Virtual Headphone Tests

Another project I worked on was a comparative study of two virtual methods of testing headphones. We designed MUSHRA tests to gauge the spatial quality and overall sound quality of headphones and hence their suitability for VR use.

Getting unbiased results from comparative tests of headphones can be difficult, as impressions of sound quality are skewed by the brand, the price, the look and the feel of the headphones. A way to get around this is using a virtual method, where one pair of headphones is used to test many.

In one virtual method, the filtered method, the transfer functions of each headphone under test are measured. The test stimulus (music, speech etc) is then filtered according to this, effectively altering the sound of the test audio in the same way the physical headphone would. Subjects listen to these recordings on a single pair of flat-response monitor headphones, hopefully eliminating any influence the physical attributes of the headphone have on the perceived sound quality.

To get the transfer functions, we played a sine sweep through each pair of headphones and recorded this with a Neumann KU-100 dummy head mic. Voxengo's Deconvolver was used to extract the frequency responses from these recordings.
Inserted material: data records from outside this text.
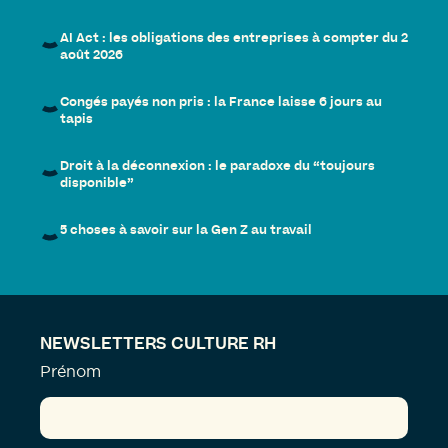
AI Act : les obligations des entreprises à compter du 2
août 2026
Congés payés non pris : la France laisse 6 jours au
tapis
Droit à la déconnexion : le paradoxe du “toujours
disponible”
5 choses à savoir sur la Gen Z au travail
NEWSLETTERS CULTURE RH
Prénom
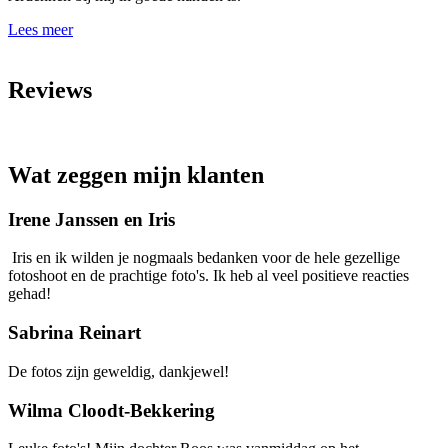
Lees meer
Reviews
Wat zeggen mijn klanten
Irene Janssen en Iris
Iris en ik wilden je nogmaals bedanken voor de hele gezellige
fotoshoot en de prachtige foto's. Ik heb al veel positieve reacties
gehad!
Sabrina Reinart
De fotos zijn geweldig, dankjewel!
Wilma Cloodt-Bekkering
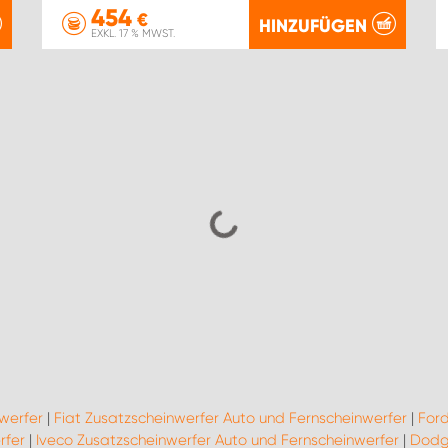
454
€
HINZUFÜGEN
EXKL. 17 % MWST.
werfer
|
Fiat Zusatzscheinwerfer Auto und Fernscheinwerfer
|
Ford
rfer
|
Iveco Zusatzscheinwerfer Auto und Fernscheinwerfer
|
Dodge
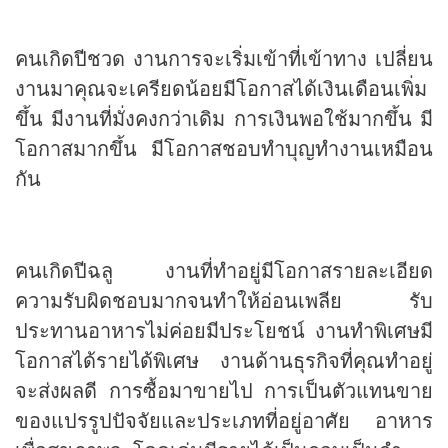
คนเกิดปีชวด งานการจะเริ่มเข้าที่เข้าทาง เปลี่ยน
งานมาคุณจะเครียดน้อยมีโอกาสได้เงินเดือนเพิ่ม
ขึ้น มีงานที่มั่งคงกว่าเดิม การเงินพอใช้มากขึ้น มี
โอกาสมากขึ้น มีโอกาสชอบทำบุญทำงานเหมือน
กัน
คนเกิดปีฉลู งานที่ทำอยู่มีโอกาสรายละเอียด
ความรับผิดชอบมากจนทำให้อ่อนเพลีย รับ
ประทานอาหารไม่ค่อยมีประโยชน์ งานทำพิเศษมี
โอกาสได้รายได้พิเศษ งานด้านธุรกิจที่คุณทำอยู่
จะส่งผลดี การซื้อมาขายไป การเป็นตัวแทนขาย
ของแปรรูปปัจจัยและประเภทที่อยู่อาศัย อาหาร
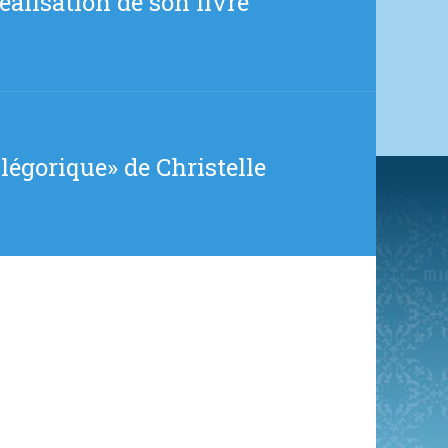
éalisation de son livre
légorique» de Christelle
We worked on another method of virtual testing, the recorded method, which involves recording the test audio played through the physical headphones onto the dummy head. As with the other method, these recordings are listened to on a single pair of monitor headphones during comparative tests. Effectively when you listen to one of these recordings you're hearing the test audio as it would sound on a particular headphone.

The project was completed after I finished the internship, but basically the filtered method gave more consistent results than the recorded, and is generally a better method of virtual headphone testing.
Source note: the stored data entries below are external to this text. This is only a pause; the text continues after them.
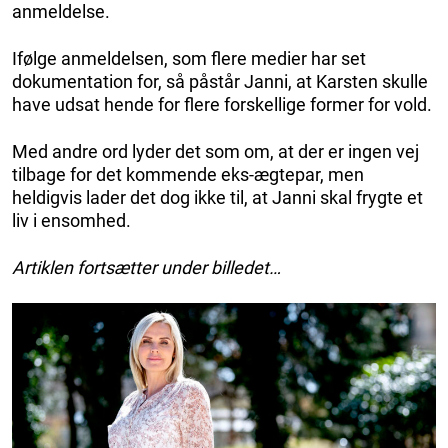
anmeldelse.
Ifølge anmeldelsen, som flere medier har set
dokumentation for, så påstår Janni, at Karsten skulle
have udsat hende for flere forskellige former for vold.
Med andre ord lyder det som om, at der er ingen vej
tilbage for det kommende eks-ægtepar, men
heldigvis lader det dog ikke til, at Janni skal frygte et
liv i ensomhed.
Artiklen fortsætter under billedet…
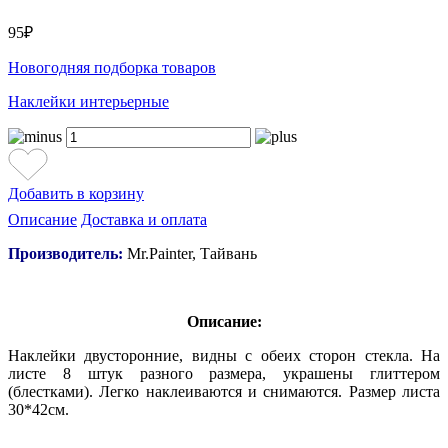
95₽
Новогодняя подборка товаров
Наклейки интерьерные
Добавить в корзину
Описание
Доставка и оплата
Производитель:
Mr.Painter, Тайвань
Описание:
Наклейки двусторонние, видны с обеих сторон стекла. На
листе 8 штук разного размера, у
крашены глиттером
(блестками)
. Легко наклеиваются и снимаются. Размер листа
30*42см.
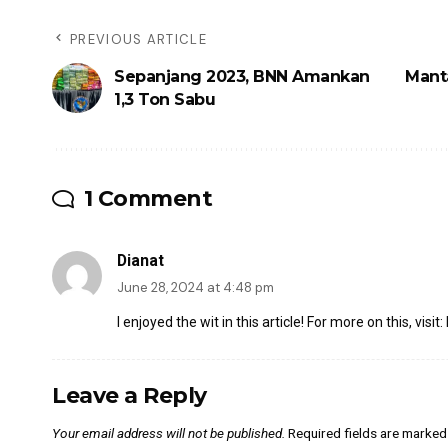
PREVIOUS ARTICLE
Sepanjang 2023, BNN Amankan
Mant
1,3 Ton Sabu
1 Comment
Dianat
June 28, 2024 at 4:48 pm
I enjoyed the wit in this article! For more on this, visit:
Leave a Reply
Your email address will not be published.
Required fields are marke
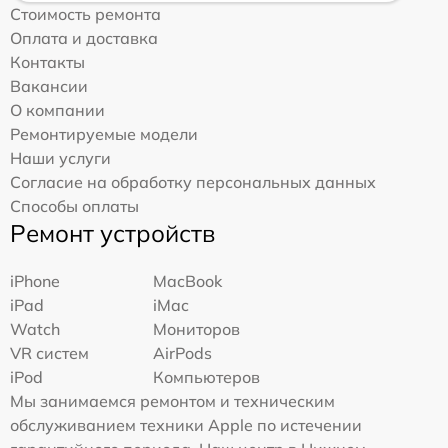
Стоимость ремонта
Оплата и доставка
Контакты
Вакансии
О компании
Ремонтируемые модели
Наши услуги
Согласие на обработку персональных данных
Способы оплаты
Ремонт устройств
iPhone
MacBook
iPad
iMac
Watch
Мониторов
VR систем
AirPods
iPod
Компьютеров
Мы занимаемся ремонтом и техническим
обслуживанием техники Apple по истечении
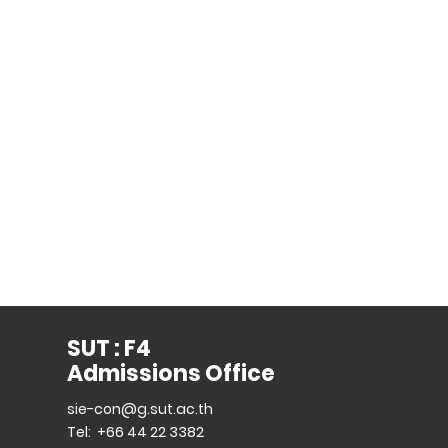
SUT : F4
Admissions Office
sie-con@g.sut.ac.th
Tel: +66 44 22 3382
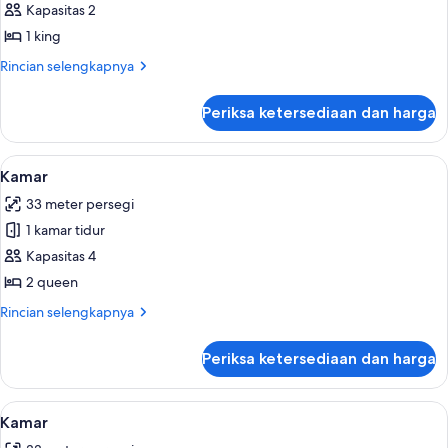
Kamar
Kapasitas 2
1 king
Rincian
Rincian selengkapnya
lebih
lanjut
Periksa ketersediaan dan harga
untuk
Kamar
Lihat
Bantalan ekstra lembut, brankas, meja 
4
Kamar
semua
33 meter persegi
foto
1 kamar tidur
untuk
Kamar
Kapasitas 4
2 queen
Rincian
Rincian selengkapnya
lebih
lanjut
Periksa ketersediaan dan harga
untuk
Kamar
Lihat
Bantalan ekstra lembut, brankas, meja 
5
Kamar
semua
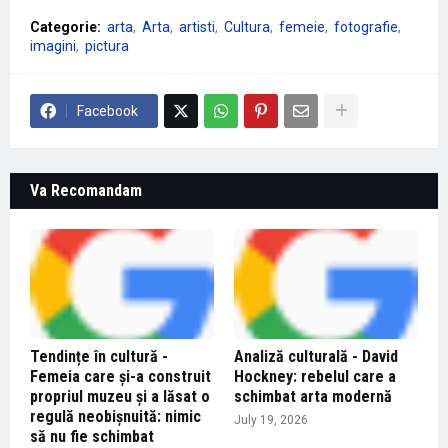
Categorie:
arta
Arta
artisti
Cultura
femeie
fotografie
imagini
pictura
Facebook
Va Recomandam
Tendințe în cultură -
Analiză culturală - David
Femeia care și-a construit
Hockney: rebelul care a
propriul muzeu și a lăsat o
schimbat arta modernă
regulă neobișnuită: nimic
July 19, 2026
să nu fie schimbat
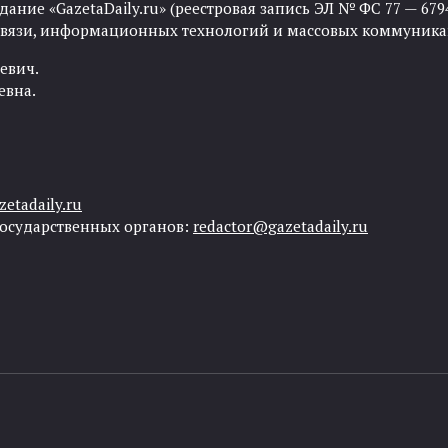
ние «GazetaDaily.ru» (реестровая запись ЭЛ № ФС 77 — 67944
 связи, информационных технологий и массовых коммуника
евич.
евна.
etadaily.ru
государственных органов:
redactor@gazetadaily.ru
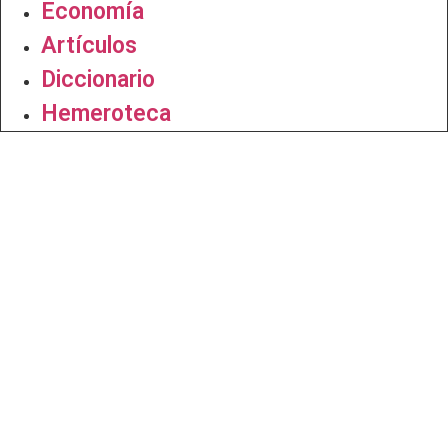
Economía
Artículos
Diccionario
Hemeroteca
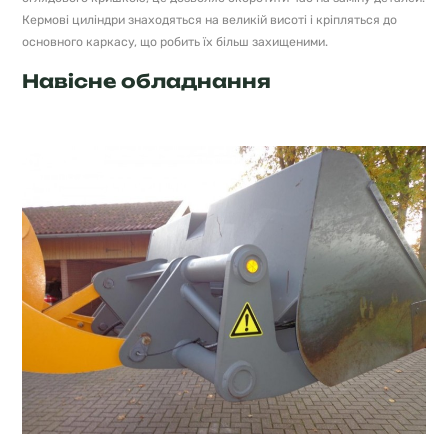
Кермові циліндри знаходяться на великій висоті і кріпляться до
основного каркасу, що робить їх більш захищеними.
Навісне обладнання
My Thesis - Localising Sounds with Ambisonics

My undergraduate engineering thesis involved assessing how well sounds can be located on the horizontal plane using the Zoom H2n. Why? As mentioned, the H2n is widely used in VR sound. Objectively assessing how accurately the H2n preserves spatial information in a captured sound field gives an indication of how suitable it is for recording immersive VR sound.

The sounds used were pink noise and speech, played at increasingly anticlockwise positions on an 8-speaker circular array with a H2n at the centre (see diagram). The H2n was assessed by comparing the calculated angle of incidence of the sounds vs. their actual angle of incidence. The sound direction was calculated from the 4-channel recordings by converting them to FOA and using intensity vectors to estimate the source angle.

The conversion to FOA is a little involved and uses polar pattern equations, but in essence its as follows:

W = A(Lf + Rf) + B(Lb + Rb)

X = C(Lf + Rf) - D(Lb + Rb)

Y = E(Lf - Rf) + D(Lb - Rb)

Where the letters A-F are constants. The X and Y components can be thought of as vectors, with lots of instantaneous sound intensity values for the two horizontal directions. Getting the tan of Y/X then gives an estimate for the source angle at that instant. That's pretty much the gist of it, if you're interested in the gory details feel free to contact me via the form on the "about/say hi" section.

The results were analysed by calculating the bias for the recordings from each source angle. The H2n performed pretty well for the price, with an average bias of 4.5 degrees per direction. That basically means how "off" sources would sound from their true direction on H2n recordings, on average.

As another application for the localisation method, it was used to assess how well a Yamaha Soundbar fares in emulating real 5.1 surround sound using "virtual speakers" (see diagram). This was done by playing pink noise through each speaker on both systems, recording it using a Zoom H2n, and comparing the estimated angle for the virtual speakers to that of the physical speakers.

The graph marked "Soundbar vs. Physical 5.1 Comparison" shows the results of this, the blue line being the estimated source angle for the real 5.1 system (physical speakers) vs. the estimated source angles for the Soundbar (virtual speakers). Clearly the Soundbar works to some extent as the red and blue graphs follow a similar trajectory, but the definition of the virtual speakers is far blurrier than the physical ones.